Extracted records below:
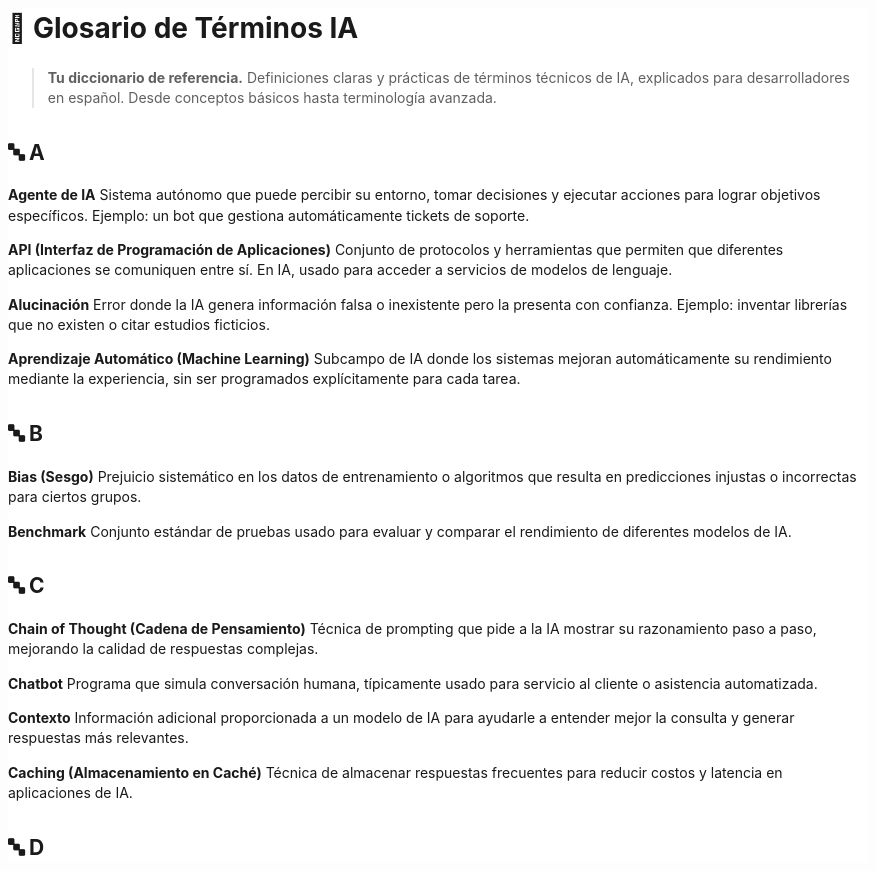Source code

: # 📖 Glosario de Términos IA

> **Tu diccionario de referencia.** Definiciones claras y prácticas de términos técnicos de IA, explicados para desarrolladores en español. Desde conceptos básicos hasta terminología avanzada.

## 🔤 **A**

**Agente de IA**
Sistema autónomo que puede percibir su entorno, tomar decisiones y ejecutar acciones para lograr objetivos específicos. Ejemplo: un bot que gestiona automáticamente tickets de soporte.

**API (Interfaz de Programación de Aplicaciones)**
Conjunto de protocolos y herramientas que permiten que diferentes aplicaciones se comuniquen entre sí. En IA, usado para acceder a servicios de modelos de lenguaje.

**Alucinación**
Error donde la IA genera información falsa o inexistente pero la presenta con confianza. Ejemplo: inventar librerías que no existen o citar estudios ficticios.

**Aprendizaje Automático (Machine Learning)**
Subcampo de IA donde los sistemas mejoran automáticamente su rendimiento mediante la experiencia, sin ser programados explícitamente para cada tarea.

## 🔤 **B**

**Bias (Sesgo)**
Prejuicio sistemático en los datos de entrenamiento o algoritmos que resulta en predicciones injustas o incorrectas para ciertos grupos.

**Benchmark**
Conjunto estándar de pruebas usado para evaluar y comparar el rendimiento de diferentes modelos de IA.

## 🔤 **C**

**Chain of Thought (Cadena de Pensamiento)**
Técnica de prompting que pide a la IA mostrar su razonamiento paso a paso, mejorando la calidad de respuestas complejas.

**Chatbot**
Programa que simula conversación humana, típicamente usado para servicio al cliente o asistencia automatizada.

**Contexto**
Información adicional proporcionada a un modelo de IA para ayudarle a entender mejor la consulta y generar respuestas más relevantes.

**Caching (Almacenamiento en Caché)**
Técnica de almacenar respuestas frecuentes para reducir costos y latencia en aplicaciones de IA.

## 🔤 **D**
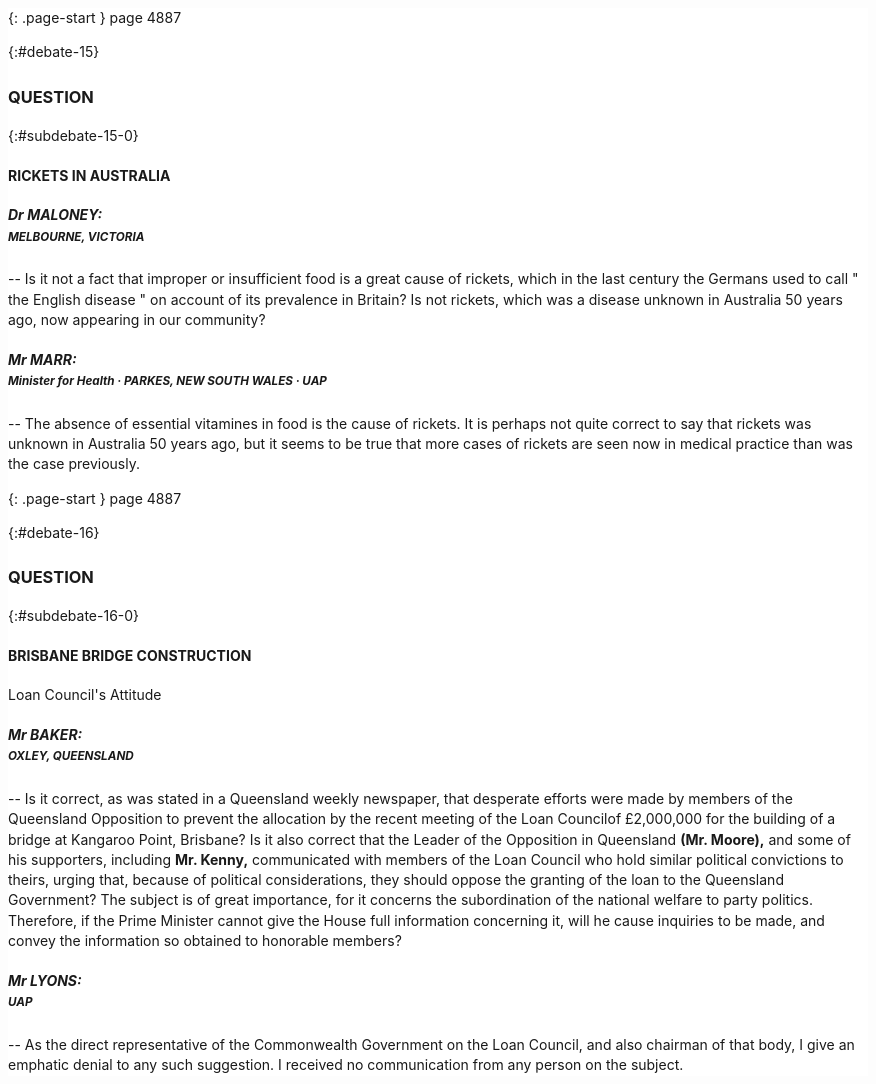 {: .page-start }
page 4887

{:#debate-15}
### QUESTION

{:#subdebate-15-0}
#### RICKETS IN AUSTRALIA

##### Dr MALONEY:<br><small class="text-muted">MELBOURNE, VICTORIA</small>

-- Is it not a fact that improper or insufficient food is a great cause of rickets, which in the last century the Germans used to call " the English disease " on account of its prevalence in Britain? Is not rickets, which was a disease unknown in Australia 50 years ago, now appearing in our community? 

##### Mr MARR:<br><small class="text-muted">Minister for Health &middot; PARKES, NEW SOUTH WALES &middot; UAP</small>

-- The absence of essential vitamines in food is the cause of rickets. It is perhaps not quite correct to say that rickets was unknown in Australia 50 years ago, but it seems to be true that more cases of rickets are seen now in medical practice than was the case previously. 

{: .page-start }
page 4887

{:#debate-16}
### QUESTION

{:#subdebate-16-0}
#### BRISBANE BRIDGE CONSTRUCTION

Loan Council's Attitude

##### Mr BAKER:<br><small class="text-muted">OXLEY, QUEENSLAND</small>

-- Is it correct, as was stated in a Queensland weekly newspaper, that desperate efforts were made by members of the Queensland Opposition to prevent the allocation by the recent meeting of the Loan Councilof £2,000,000 for the building of a bridge at Kangaroo Point, Brisbane? Is it also correct that the Leader of the Opposition in Queensland  **(Mr. Moore),**  and some of his supporters, including  **Mr. Kenny,**  communicated with members of the Loan Council who hold similar political convictions to theirs, urging that, because of political considerations, they should oppose the granting of the loan to the Queensland Government? The subject is of great importance, for it concerns the subordination of the national welfare to party politics. Therefore, if the Prime Minister cannot give the House full information concerning it, will he cause inquiries to be made, and convey the information so obtained to honorable members? 

##### Mr LYONS:<br><small class="text-muted">UAP</small>

-- As the direct representative of the Commonwealth Government on the Loan Council, and also chairman of that body, I give an emphatic denial to any such suggestion. I received no communication from any person on the subject. 
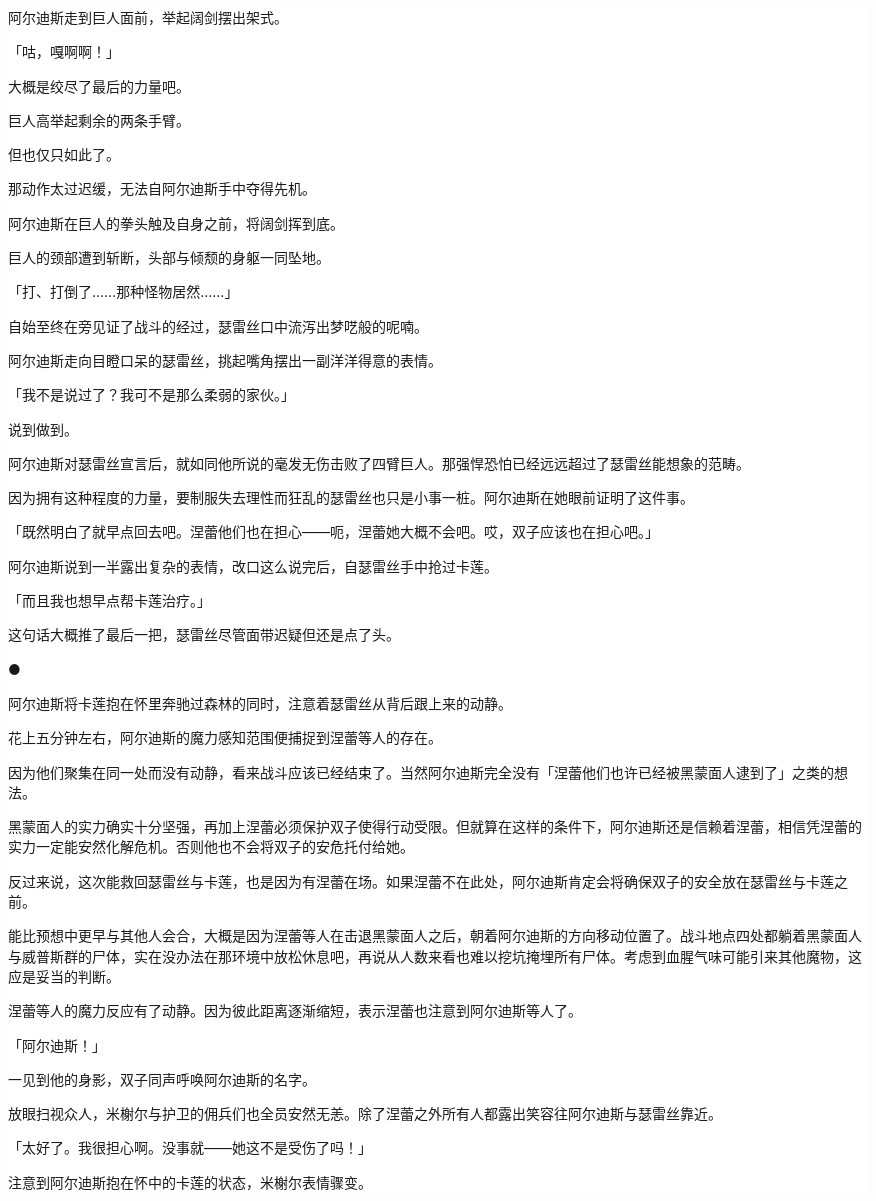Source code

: 阿尔迪斯走到巨人面前，举起阔剑摆出架式。

「咕，嘎啊啊！」

大概是绞尽了最后的力量吧。

巨人高举起剩余的两条手臂。

但也仅只如此了。

那动作太过迟缓，无法自阿尔迪斯手中夺得先机。

阿尔迪斯在巨人的拳头触及自身之前，将阔剑挥到底。

巨人的颈部遭到斩断，头部与倾颓的身躯一同坠地。

「打、打倒了……那种怪物居然……」

自始至终在旁见证了战斗的经过，瑟雷丝口中流泻出梦呓般的呢喃。

阿尔迪斯走向目瞪口呆的瑟雷丝，挑起嘴角摆出一副洋洋得意的表情。

「我不是说过了？我可不是那么柔弱的家伙。」

说到做到。

阿尔迪斯对瑟雷丝宣言后，就如同他所说的毫发无伤击败了四臂巨人。那强悍恐怕已经远远超过了瑟雷丝能想象的范畴。

因为拥有这种程度的力量，要制服失去理性而狂乱的瑟雷丝也只是小事一桩。阿尔迪斯在她眼前证明了这件事。

「既然明白了就早点回去吧。涅蕾他们也在担心——呃，涅蕾她大概不会吧。哎，双子应该也在担心吧。」

阿尔迪斯说到一半露出复杂的表情，改口这么说完后，自瑟雷丝手中抢过卡莲。

「而且我也想早点帮卡莲治疗。」

这句话大概推了最后一把，瑟雷丝尽管面带迟疑但还是点了头。

●

阿尔迪斯将卡莲抱在怀里奔驰过森林的同时，注意着瑟雷丝从背后跟上来的动静。

花上五分钟左右，阿尔迪斯的魔力感知范围便捕捉到涅蕾等人的存在。

因为他们聚集在同一处而没有动静，看来战斗应该已经结束了。当然阿尔迪斯完全没有「涅蕾他们也许已经被黑蒙面人逮到了」之类的想法。

黑蒙面人的实力确实十分坚强，再加上涅蕾必须保护双子使得行动受限。但就算在这样的条件下，阿尔迪斯还是信赖着涅蕾，相信凭涅蕾的实力一定能安然化解危机。否则他也不会将双子的安危托付给她。

反过来说，这次能救回瑟雷丝与卡莲，也是因为有涅蕾在场。如果涅蕾不在此处，阿尔迪斯肯定会将确保双子的安全放在瑟雷丝与卡莲之前。

能比预想中更早与其他人会合，大概是因为涅蕾等人在击退黑蒙面人之后，朝着阿尔迪斯的方向移动位置了。战斗地点四处都躺着黑蒙面人与威普斯群的尸体，实在没办法在那环境中放松休息吧，再说从人数来看也难以挖坑掩埋所有尸体。考虑到血腥气味可能引来其他魔物，这应是妥当的判断。

涅蕾等人的魔力反应有了动静。因为彼此距离逐渐缩短，表示涅蕾也注意到阿尔迪斯等人了。

「阿尔迪斯！」

一见到他的身影，双子同声呼唤阿尔迪斯的名字。

放眼扫视众人，米榭尔与护卫的佣兵们也全员安然无恙。除了涅蕾之外所有人都露出笑容往阿尔迪斯与瑟雷丝靠近。

「太好了。我很担心啊。没事就——她这不是受伤了吗！」

注意到阿尔迪斯抱在怀中的卡莲的状态，米榭尔表情骤变。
End of Extracted records.
Task item: First drop every picture, then print the data above exactly as it stands.

Task output:
Source code

: # 📖 Glosario de Términos IA

> **Tu diccionario de referencia.** Definiciones claras y prácticas de términos técnicos de IA, explicados para desarrolladores en español. Desde conceptos básicos hasta terminología avanzada.

## 🔤 **A**

**Agente de IA**
Sistema autónomo que puede percibir su entorno, tomar decisiones y ejecutar acciones para lograr objetivos específicos. Ejemplo: un bot que gestiona automáticamente tickets de soporte.

**API (Interfaz de Programación de Aplicaciones)**
Conjunto de protocolos y herramientas que permiten que diferentes aplicaciones se comuniquen entre sí. En IA, usado para acceder a servicios de modelos de lenguaje.

**Alucinación**
Error donde la IA genera información falsa o inexistente pero la presenta con confianza. Ejemplo: inventar librerías que no existen o citar estudios ficticios.

**Aprendizaje Automático (Machine Learning)**
Subcampo de IA donde los sistemas mejoran automáticamente su rendimiento mediante la experiencia, sin ser programados explícitamente para cada tarea.

## 🔤 **B**

**Bias (Sesgo)**
Prejuicio sistemático en los datos de entrenamiento o algoritmos que resulta en predicciones injustas o incorrectas para ciertos grupos.

**Benchmark**
Conjunto estándar de pruebas usado para evaluar y comparar el rendimiento de diferentes modelos de IA.

## 🔤 **C**

**Chain of Thought (Cadena de Pensamiento)**
Técnica de prompting que pide a la IA mostrar su razonamiento paso a paso, mejorando la calidad de respuestas complejas.

**Chatbot**
Programa que simula conversación humana, típicamente usado para servicio al cliente o asistencia automatizada.

**Contexto**
Información adicional proporcionada a un modelo de IA para ayudarle a entender mejor la consulta y generar respuestas más relevantes.

**Caching (Almacenamiento en Caché)**
Técnica de almacenar respuestas frecuentes para reducir costos y latencia en aplicaciones de IA.

## 🔤 **D**
 {: .page-start }
page 4887

{:#debate-15}
### QUESTION

{:#subdebate-15-0}
#### RICKETS IN AUSTRALIA

##### Dr MALONEY:<br><small class="text-muted">MELBOURNE, VICTORIA</small>

-- Is it not a fact that improper or insufficient food is a great cause of rickets, which in the last century the Germans used to call " the English disease " on account of its prevalence in Britain? Is not rickets, which was a disease unknown in Australia 50 years ago, now appearing in our community? 

##### Mr MARR:<br><small class="text-muted">Minister for Health &middot; PARKES, NEW SOUTH WALES &middot; UAP</small>

-- The absence of essential vitamines in food is the cause of rickets. It is perhaps not quite correct to say that rickets was unknown in Australia 50 years ago, but it seems to be true that more cases of rickets are seen now in medical practice than was the case previously. 

{: .page-start }
page 4887

{:#debate-16}
### QUESTION

{:#subdebate-16-0}
#### BRISBANE BRIDGE CONSTRUCTION

Loan Council's Attitude

##### Mr BAKER:<br><small class="text-muted">OXLEY, QUEENSLAND</small>

-- Is it correct, as was stated in a Queensland weekly newspaper, that desperate efforts were made by members of the Queensland Opposition to prevent the allocation by the recent meeting of the Loan Councilof £2,000,000 for the building of a bridge at Kangaroo Point, Brisbane? Is it also correct that the Leader of the Opposition in Queensland  **(Mr. Moore),**  and some of his supporters, including  **Mr. Kenny,**  communicated with members of the Loan Council who hold similar political convictions to theirs, urging that, because of political considerations, they should oppose the granting of the loan to the Queensland Government? The subject is of great importance, for it concerns the subordination of the national welfare to party politics. Therefore, if the Prime Minister cannot give the House full information concerning it, will he cause inquiries to be made, and convey the information so obtained to honorable members? 

##### Mr LYONS:<br><small class="text-muted">UAP</small>

-- As the direct representative of the Commonwealth Government on the Loan Council, and also chairman of that body, I give an emphatic denial to any such suggestion. I received no communication from any person on the subject. 
Source code

: 阿尔迪斯走到巨人面前，举起阔剑摆出架式。

「咕，嘎啊啊！」

大概是绞尽了最后的力量吧。

巨人高举起剩余的两条手臂。

但也仅只如此了。

那动作太过迟缓，无法自阿尔迪斯手中夺得先机。

阿尔迪斯在巨人的拳头触及自身之前，将阔剑挥到底。

巨人的颈部遭到斩断，头部与倾颓的身躯一同坠地。

「打、打倒了……那种怪物居然……」

自始至终在旁见证了战斗的经过，瑟雷丝口中流泻出梦呓般的呢喃。

阿尔迪斯走向目瞪口呆的瑟雷丝，挑起嘴角摆出一副洋洋得意的表情。

「我不是说过了？我可不是那么柔弱的家伙。」

说到做到。

阿尔迪斯对瑟雷丝宣言后，就如同他所说的毫发无伤击败了四臂巨人。那强悍恐怕已经远远超过了瑟雷丝能想象的范畴。

因为拥有这种程度的力量，要制服失去理性而狂乱的瑟雷丝也只是小事一桩。阿尔迪斯在她眼前证明了这件事。

「既然明白了就早点回去吧。涅蕾他们也在担心——呃，涅蕾她大概不会吧。哎，双子应该也在担心吧。」

阿尔迪斯说到一半露出复杂的表情，改口这么说完后，自瑟雷丝手中抢过卡莲。

「而且我也想早点帮卡莲治疗。」

这句话大概推了最后一把，瑟雷丝尽管面带迟疑但还是点了头。

●

阿尔迪斯将卡莲抱在怀里奔驰过森林的同时，注意着瑟雷丝从背后跟上来的动静。

花上五分钟左右，阿尔迪斯的魔力感知范围便捕捉到涅蕾等人的存在。

因为他们聚集在同一处而没有动静，看来战斗应该已经结束了。当然阿尔迪斯完全没有「涅蕾他们也许已经被黑蒙面人逮到了」之类的想法。

黑蒙面人的实力确实十分坚强，再加上涅蕾必须保护双子使得行动受限。但就算在这样的条件下，阿尔迪斯还是信赖着涅蕾，相信凭涅蕾的实力一定能安然化解危机。否则他也不会将双子的安危托付给她。

反过来说，这次能救回瑟雷丝与卡莲，也是因为有涅蕾在场。如果涅蕾不在此处，阿尔迪斯肯定会将确保双子的安全放在瑟雷丝与卡莲之前。

能比预想中更早与其他人会合，大概是因为涅蕾等人在击退黑蒙面人之后，朝着阿尔迪斯的方向移动位置了。战斗地点四处都躺着黑蒙面人与威普斯群的尸体，实在没办法在那环境中放松休息吧，再说从人数来看也难以挖坑掩埋所有尸体。考虑到血腥气味可能引来其他魔物，这应是妥当的判断。

涅蕾等人的魔力反应有了动静。因为彼此距离逐渐缩短，表示涅蕾也注意到阿尔迪斯等人了。

「阿尔迪斯！」

一见到他的身影，双子同声呼唤阿尔迪斯的名字。

放眼扫视众人，米榭尔与护卫的佣兵们也全员安然无恙。除了涅蕾之外所有人都露出笑容往阿尔迪斯与瑟雷丝靠近。

「太好了。我很担心啊。没事就——她这不是受伤了吗！」

注意到阿尔迪斯抱在怀中的卡莲的状态，米榭尔表情骤变。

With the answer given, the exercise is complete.